» **Material for the task**
········
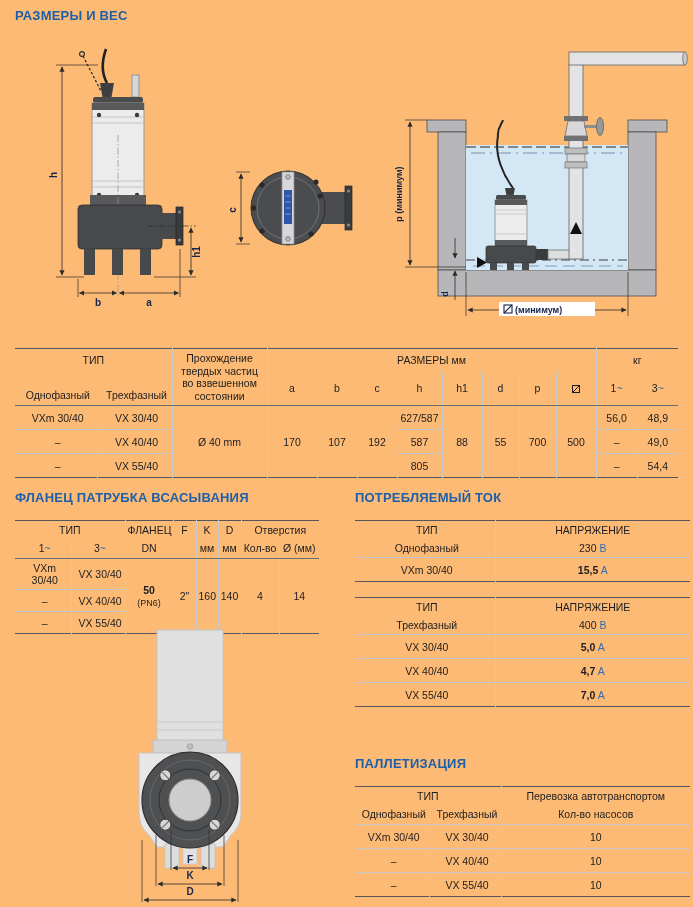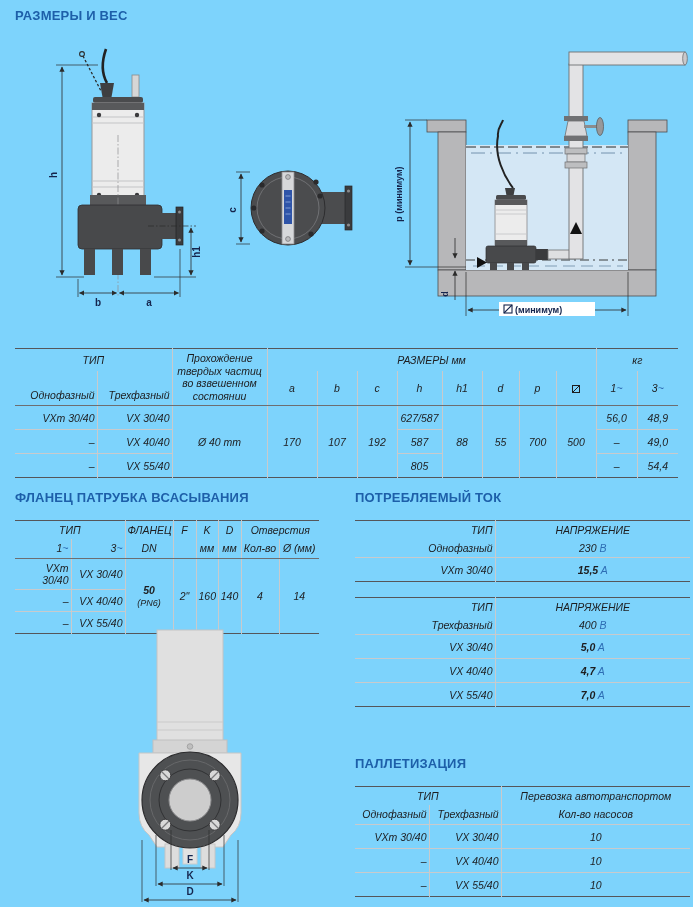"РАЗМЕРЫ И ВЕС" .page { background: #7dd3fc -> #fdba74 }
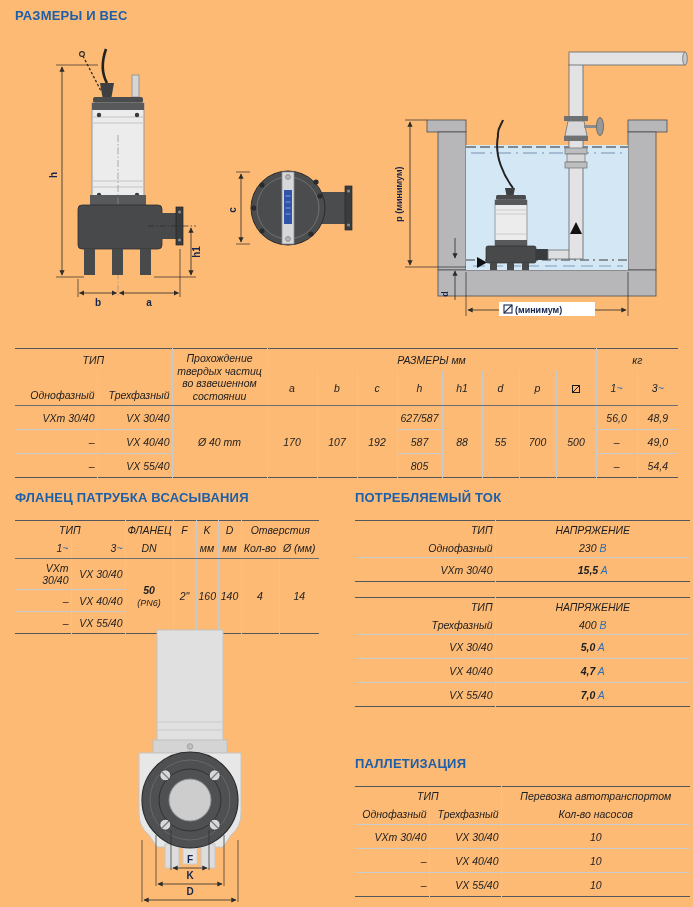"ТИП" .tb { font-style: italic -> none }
········
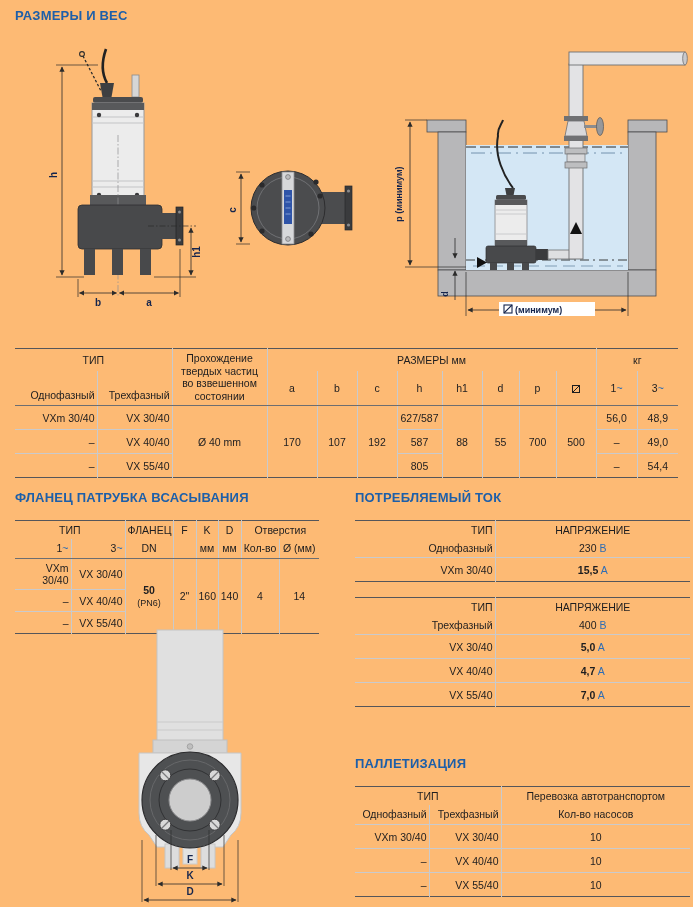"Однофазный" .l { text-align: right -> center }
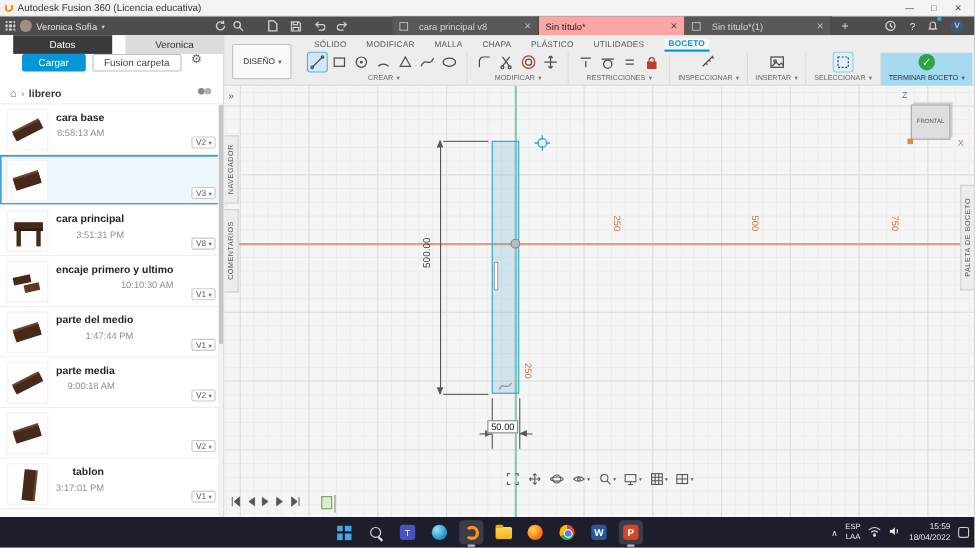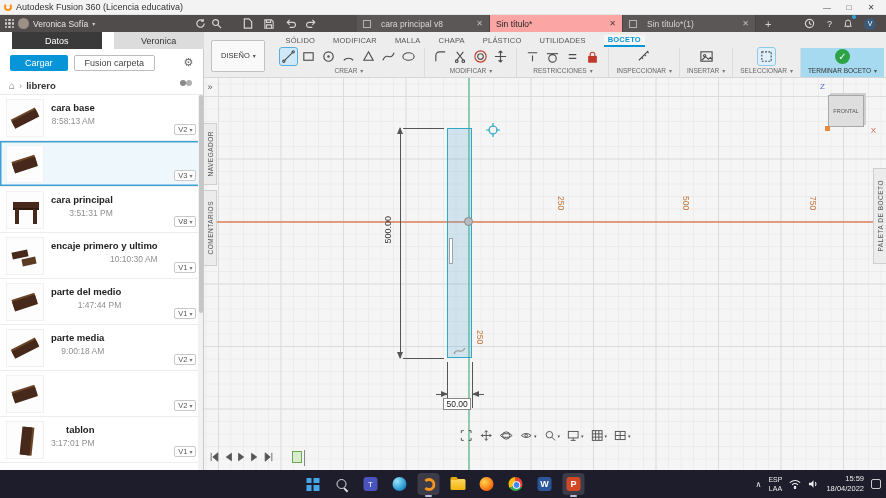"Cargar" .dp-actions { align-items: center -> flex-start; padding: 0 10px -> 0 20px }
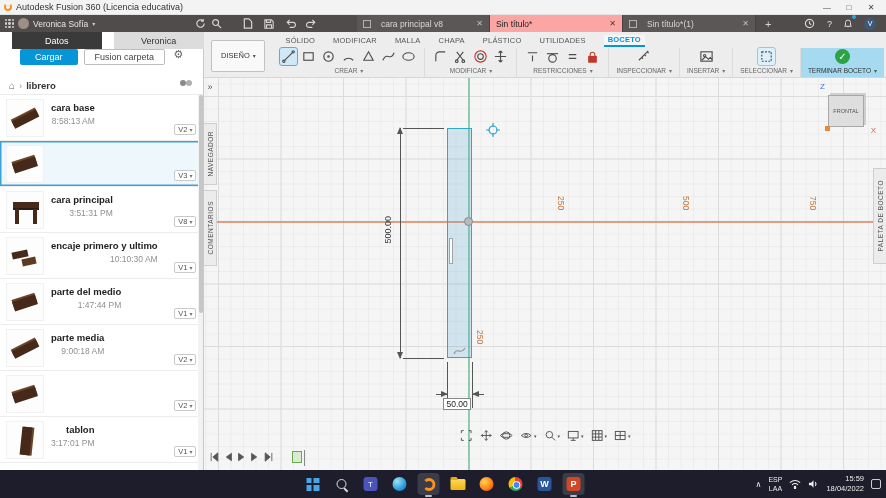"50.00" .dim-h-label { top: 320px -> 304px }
········
» **To-do item**
Both boundary lines included, write out word for word only the lines above from the one containing "background: #7dd3fc ->" to the one containing "font-style: italic ->", leaving out any pictures.

» **Response**
"РАЗМЕРЫ И ВЕС" .page { background: #7dd3fc -> #fdba74 }
"ТИП" .tb { font-style: italic -> none }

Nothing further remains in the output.